The Aire and Calder Navigation at Altofts will look better in springtime. I certainly will not be going anywhere near it again until then.
It rained, snowed, hailed and howled. In the end it became a test of endurance. Fifteen anglers against the elements.
Stu Campbell and John Meredith did the business at the end of the length nearest Altofts lock, tying with just short of three pounds apiece. Seven others managed to catch and then there was me with one solitary perch, the first fish to be caught and for an hour the only one.
In the pub afterwards Stu lost a flick of the coin to get first choice of the prizes.
A week later he was the bridesmaid again this time on the more familiar Calder and Hebble canal at Sowerby Bridge.
Richard Jackson led an impressive 30-strong field in the Ryburn Halifax Christmas match taking small roach and a bonus perch for 1lbs 14oz. Stu managed to pip Pete Dwyer at the post by just half an ounce as both weighed marginally over a pound.
In the Hebden Bridge festive match Daz Kershaw stole the plaudits with a winning 1lbs 13oz from the Dead Arm of the Calder and Hebble with Eric Green second (1lbs 3oz) and Keith Richmond third with 13oz.

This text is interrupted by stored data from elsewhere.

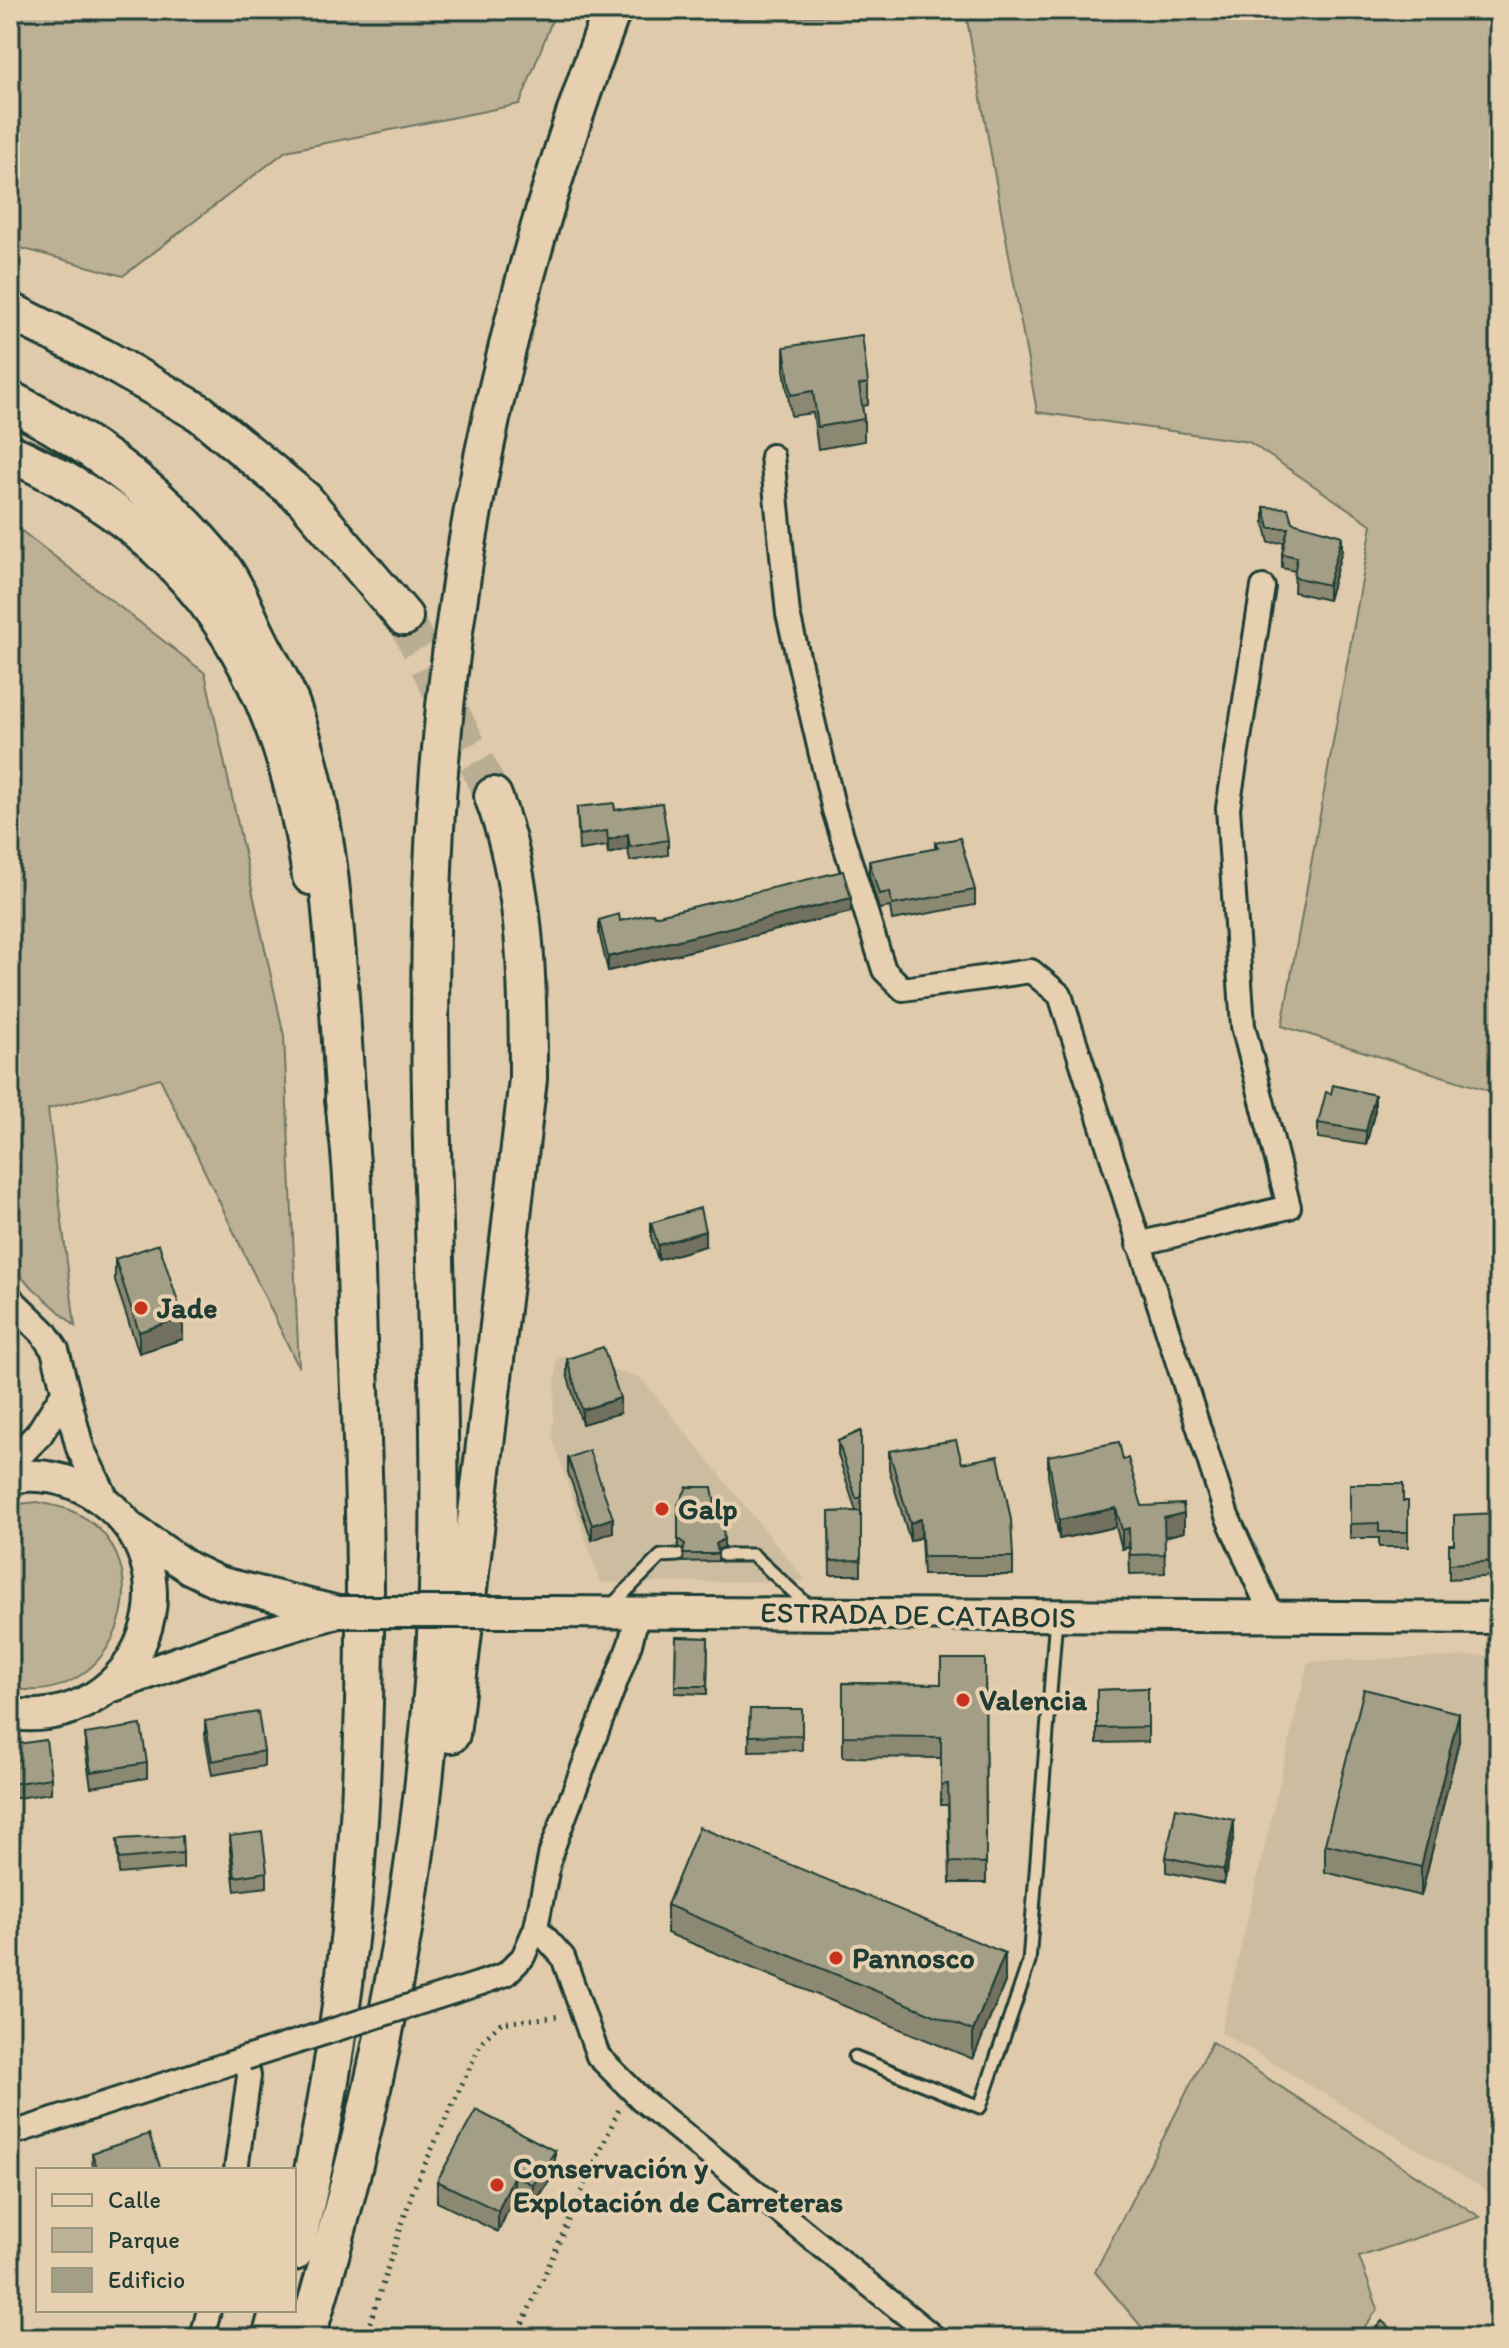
<svg xmlns="http://www.w3.org/2000/svg" width="1509" height="2348" font-family="Itim,sans-serif">
<rect width="100%" height="100%" fill="#dfcaab"/>
<filter id="ink" filterUnits="userSpaceOnUse"><feTurbulence type="fractalNoise" baseFrequency=".0125" numOctaves="2"/><feDisplacementMap in="SourceGraphic" scale="16" xChannelSelector="R" yChannelSelector="G"/><feConvolveMatrix kernelMatrix="1 2 1 2 8 2 1 2 1" color-interpolation-filters="sRGB"/></filter>
<g filter="url(#ink)">
<path fill="#cdbda0" d="M557 1356 641 1378 806 1581 600 1583 552 1436Z
M1499 1655V2198L1221 2032 1308 1662Z"/>
<path fill="#bcb095" stroke="#6e7664" stroke-width="2" d="M10 10H556L520 104 286 151 123 276 10 245Z
M737 10H1499V1094L1282 1026 1372 525 1249 442 1037 412 966 14 733 18Z
M10 522 205 673 284 1036 299 1368 160 1078 48 1109 75 1326 10 1267Z
M37 1502C47 1504 58 1506 67 1509 170 1548 122 1711 10 1688V1505Z
M1212 2042 1480 2217 1359 2257 1378 2309 1356 2338H1151L1095 2272Z"/>
<g fill="none" stroke-linecap="round" stroke-linejoin="round">
<path stroke="#b9ae93" stroke-width="36" stroke-dasharray="36 18" stroke-linecap="butt" d="M404 617 493 796"/>
<g stroke="#1f3d34" stroke-width="17">
<path id="service" d="M724 1555H753L810 1607
M611 1606 661 1556 678 1555
M855 2057 980 2107 1029 1962 1056 1617"/>
</g>
<g stroke="#1f3d34" stroke-width="28">
<path id="minor" d="M772 456 788 614 834 810 884 970 903 989 1031 971 1060 995 1227 1516 1273 1618
M1138 1244 1289 1207 1243 1026 1228 808 1263 587
M536 1927 563 1957 598 2056 642 2100 935 2338
M481 1983 506 1974 523 1957 536 1927 551 1852 630 1644 638 1612
M10 2134 246 2058 249 2076 236 2170
M202 2338 209 2310"/>
</g>
<g stroke="#1f3d34" stroke-width="32">
<path id="tertiary" d="M10 1300 43 1332 55 1350 80 1448 107 1503
M10 1464 39 1434 65 1393"/>
</g>
<g stroke="#1f3d34" stroke-width="36">
<path id="secondary" d="M10 1478C37 1472 68 1478 92 1493 205 1564 143 1731 10 1714
M134 1530 189 1568 218 1582 338 1612
M552 1612 1499 1618
M113 1686 223 1646 338 1612"/>
</g>
<g stroke="#1f3d34" stroke-width="42">
<path id="trunk" d="M10 311 102 357 200 413 304 499 404 617
M10 453C199 537 281 675 311 876
M451 1734 528 1079C528 984 527 885 493 796
M294 2252C368 1964 373 1662 359 1367 355 1278 357 1188 344 1100
M271 2338 279 2310
M306 2338C383 2084 434 1822 439 1556 443 1298 418 1041 438 784 458 518 518 259 612 10"/>
</g>
<g stroke="#1f3d34" stroke-width="44">
<path id="motorway" d="M10 401C91 442 166 497 222 569 236 588 245 614 255 634 266 657 281 681 290 705 337 831 337 996 348 1130"/>
</g>
<path stroke="#1f3d34" stroke-width="5" stroke-dasharray="2 6" stroke-linecap="butt" d="M365 2338 413 2190 482 2041 501 2023 562 2016
M516 2338 620 2107"/>
<use href="#service" stroke="#e7d0b0" stroke-width="11"/>
<use href="#minor" stroke="#e7d0b0" stroke-width="22"/>
<use href="#tertiary" stroke="#e7d0b0" stroke-width="26"/>
<use href="#secondary" stroke="#e7d0b0" stroke-width="30"/>
<use href="#trunk" stroke="#e7d0b0" stroke-width="36"/>
<use href="#motorway" stroke="#e7d0b0" stroke-width="38"/>
<g stroke="#1f3d34" stroke-width="28" stroke-linecap="butt">
<path id="minor-bridge" d="M246 2058 481 1983"/>
</g>
<g stroke="#1f3d34" stroke-width="36" stroke-linecap="butt">
<path id="secondary-bridge" d="M338 1612H552"/>
</g>
<use href="#minor-bridge" stroke="#e7d0b0" stroke-width="22"/>
<use href="#secondary-bridge" stroke="#e7d0b0" stroke-width="30"/>
</g>
<path fill="#8c8973" stroke="#1f3d34" stroke-width="2" d="M784 347 868 383V405L862 406 864 419V441L818 449 813 413 791 416 784 369Z
M1264 507 1342 550 1328 600 1294 592 1295 571 1282 568V554L1284 542 1269 543 1264 522Z
M577 807 615 810 668 840V855L630 861 628 849 608 854 607 846 579 850Z
M935 843 975 890V905L892 920 890 907 879 909 869 875V861L935 849Z
M851 912 608 971 599 933V920L620 921 654 916Z
M1375 1110 1366 1145 1318 1138V1123Z
M651 1223 705 1246 658 1260 651 1237Z
M115 1259 183 1339 139 1353 115 1281Z
M567 1359 620 1413 582 1424 567 1374Z
M861 1431V1575H830L829 1512 856 1511 838 1455V1441Z
M889 1451 962 1463 1013 1557V1575H923L921 1537 910 1541 889 1469Z
M1048 1456 1123 1460 1142 1506 1184 1532 1164 1537 1165 1573 1130 1574 1129 1547 1122 1549 1116 1527 1059 1539 1048 1475Z
M568 1458 613 1532 592 1540 568 1472Z
M1350 1484 1403 1501H1408V1547H1379V1538H1350Z
M1499 1497V1572H1497V1576L1449 1579V1544H1454L1498 1513Z
M678 1505 724 1547 718 1551V1561L683 1562 684 1550 678 1547Z
M676 1637 708 1638 707 1694 675 1693Z
M985 1659 986 1883H950L948 1805H941V1758L843 1757V1683L941 1684Z
M1148 1688V1742L1097 1743V1690Z
M750 1709H802V1750L749 1751Z
M205 1721 264 1751V1766L212 1775 205 1736Z
M85 1734 147 1763V1778L91 1787 85 1748Z
M1459 1741 1421 1896 1325 1872V1844Z
M10 1745 51 1778V1793L10 1799Z
M1234 1835 1224 1884 1166 1872V1857Z
M230 1836 267 1872V1887L235 1891 230 1851Z
M117 1839 183 1853V1868L119 1874Z
M667 1905 1005 1982 973 2059 667 1933Z
M92 2153 161 2170H93Z
M555 2172 533 2206 514 2197 498 2232 437 2202V2181Z"/>
<path fill="#726f5e" stroke="#1f3d34" stroke-width="2" d="M1342 536V550L1328 600V585Z
M628 834V849L608 854V840Z
M851 898V912L608 971V957Z
M1375 1095V1110L1366 1145V1131Z
M705 1231V1246L658 1260V1245Z
M183 1317V1339L139 1353V1332Z
M620 1398V1413L582 1424V1410Z
M1116 1508V1527L1059 1539V1520Z
M1184 1513V1532L1164 1537V1518Z
M613 1518V1532L592 1540V1525Z
M921 1519V1537L910 1541V1523Z
M1129 1528V1547L1122 1549V1530Z
M724 1539V1547L716 1551V1544Z
M1459 1713V1741L1421 1896V1867Z
M1234 1820V1835L1224 1884V1870Z
M1005 1953V1982L973 2059V2031Z
M555 2151V2172L533 2206V2185Z
M514 2175V2197L498 2232V2211Z"/>
<path fill="#a39f86" stroke="#1f3d34" stroke-width="2" d="M862 335 868 383 859 385 864 419 818 427 813 391 791 395 784 347Z
M1264 507 1288 508 1292 522 1342 536 1328 585 1294 577 1297 557 1282 554 1288 528H1269Z
M614 803 615 810 662 803 668 840 630 847 628 834 608 840 607 831 579 835 577 807Z
M960 838 975 890 892 905 890 892 879 894 869 861 938 848 935 843Z
M843 871 851 898 608 957 599 920 619 914 620 921 653 913 654 916Z
M1333 1085 1375 1095 1366 1131 1318 1123 1326 1092 1331 1094Z
M700 1208 705 1231 658 1245 651 1223Z
M159 1244 183 1317 139 1332 115 1259Z
M603 1347 620 1398 582 1410 567 1359Z
M861 1431V1498H856L838 1441Z
M956 1440 962 1463 998 1456 1011 1520 1013 1557H923L921 1519 910 1523 889 1451Z
M1119 1442 1123 1460 1128 1458 1142 1506 1183 1504 1184 1513 1164 1518 1165 1554 1130 1555 1129 1528 1122 1530 1116 1508 1059 1520 1048 1456Z
M589 1450 613 1518 592 1525 568 1458Z
M1350 1484H1403V1501H1408V1532H1379V1523L1350 1524Z
M687 1487H712L715 1506 721 1507 724 1539 716 1544 718 1554H683L685 1544 678 1539V1505Z
M1498 1497 1499 1558H1497V1561L1449 1564V1544H1454V1515L1498 1513Z
M861 1511V1560L830 1561 829 1512Z
M676 1637 708 1638 707 1686H675Z
M941 1659H985L986 1863 950 1862 948 1784 941 1785V1737L843 1736V1683L941 1684Z
M1148 1688V1727L1097 1728V1690Z
M1364 1689 1459 1713 1421 1867 1325 1844Z
M750 1709H802V1735L749 1736Z
M258 1712 264 1751 212 1761 205 1721Z
M141 1725 147 1763 91 1772 85 1734Z
M46 1740 51 1778 10 1784V1745Z
M1176 1808 1234 1820 1224 1870 1166 1857Z
M699 1827 1005 1953 973 2031 667 1905Z
M262 1832 267 1872 235 1877 230 1836Z
M182 1836 183 1853 119 1859 117 1839Z
M476 2110 555 2151 533 2185 514 2175 498 2211 437 2181Z
M149 2134 161 2170H98L92 2153Z
M1382 2321 1401 2338H1367Z"/>
</g>
<g fill="#c8321e" stroke="#e7d0b0" stroke-width="3">
<circle cx="141" cy="1308" r="8"/>
<circle cx="662" cy="1509" r="8"/>
<circle cx="963" cy="1700" r="8"/>
<circle cx="836" cy="1958" r="8"/>
<circle cx="497" cy="2185" r="8"/>
</g>
<g text-anchor="middle" stroke-width="8" stroke-linejoin="round" paint-order="stroke">
<g font-size="30" font-weight="bold" fill="#1f3d34" stroke="#e7d0b0" text-anchor="start">
<text x="157" y="1318">Jade</text>
<text x="678" y="1519">Galp</text>
<text x="979" y="1710">Valencia</text>
<text x="852" y="1968">Pannosco</text>
<text x="513" y="2178">Conservación y<tspan x="513" dy="34">Explotación de Carreteras</tspan></text>
</g>
<g font-size="30" fill="#1f3d34" stroke="#e7d0b0">
<text transform="translate(918 1615) rotate(1)" y="10">ESTRADA DE CATABOIS</text>
</g>
</g>
<rect width="1509" height="2348" fill="none" stroke="#e7d0b0" stroke-width="40"/>
<rect x="20" y="20" width="1469" height="2308" fill="none" stroke="#1f3d34" stroke-width="3" filter="url(#ink)"/>
<rect x="36" y="2168" width="260" height="144" fill="#e7d0b0" stroke="#97957e" stroke-width="2"/>
<rect x="52" y="2194" width="40" height="12" fill="#e7d0b0" stroke="#97957e" stroke-width="2"/>
<text x="108" y="2208" font-size="24" fill="#1f3d34">Calle</text>
<rect x="52" y="2228" width="40" height="24" fill="#bcb095" stroke="#97957e" stroke-width="2"/>
<text x="108" y="2248" font-size="24" fill="#1f3d34">Parque</text>
<rect x="52" y="2268" width="40" height="24" fill="#a39f86" stroke="#97957e" stroke-width="2"/>
<text x="108" y="2288" font-size="24" fill="#1f3d34">Edificio</text>
</svg>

This Sunday sees the hardy (or foolhardly perhaps) Slaithwaite anglers attempting to run a meaningful match on the Huddersfield Narrow Canal. Anyone who fancies chancing their arm should contact Neil Burrows.
I can only imagine it will be a gripper, but then I could be proved wrong.
The older I get the more I think I am becoming a fairweather angler.
I was reminiscing with an old fishing pal the other day about crazy winter days breaking ice that was inches thick on canals from Lancashire to Nottingham.
Or balancing precariously over a raging river in the hope of getting just a single bite.
I remember once taking half an hour to get a Ford Transit through two gate posts at the entrance to Topcliffe on the Swale which was thick in black ice. Eventually it took 10 of the lads to push it through.
Now I can’t wait to call it a draw when the bad weather arrives.
And I’m sure after a summer of being tricked into taking baits the fish are glad of a rest too.
The Maver North West boys saw the door to the Wigan Winter League title shut in their faces on the final match on the Leeds and Liverpool canal. They finished in third overall place behind local experts Sams Tackle. Tri-Cast Rochdale, who will be returning to the Pennine Winter league next season, came in fourth.
TIP OF THE WEEK: Forgive me if I sound too fixating on bread punch. However, it is one of the most reliable baits at this time of year. Its preparation has, for some reason, taken on mystic proportions. Everyone has their own way of doing it but for those wishing to learn I can offer three pieces of very good advice. Use bread that is past its sell by date. By all means discard the two crusts, but do not waste time cutting the edges off the other pieces. Grind the whole lot down in a blender and then push it through a metal flour sieve.
HOT PEG: A contradiction perhaps, however, for those brave enough, try the boat yard of the Battyeford Canal for perch up to 2lbs.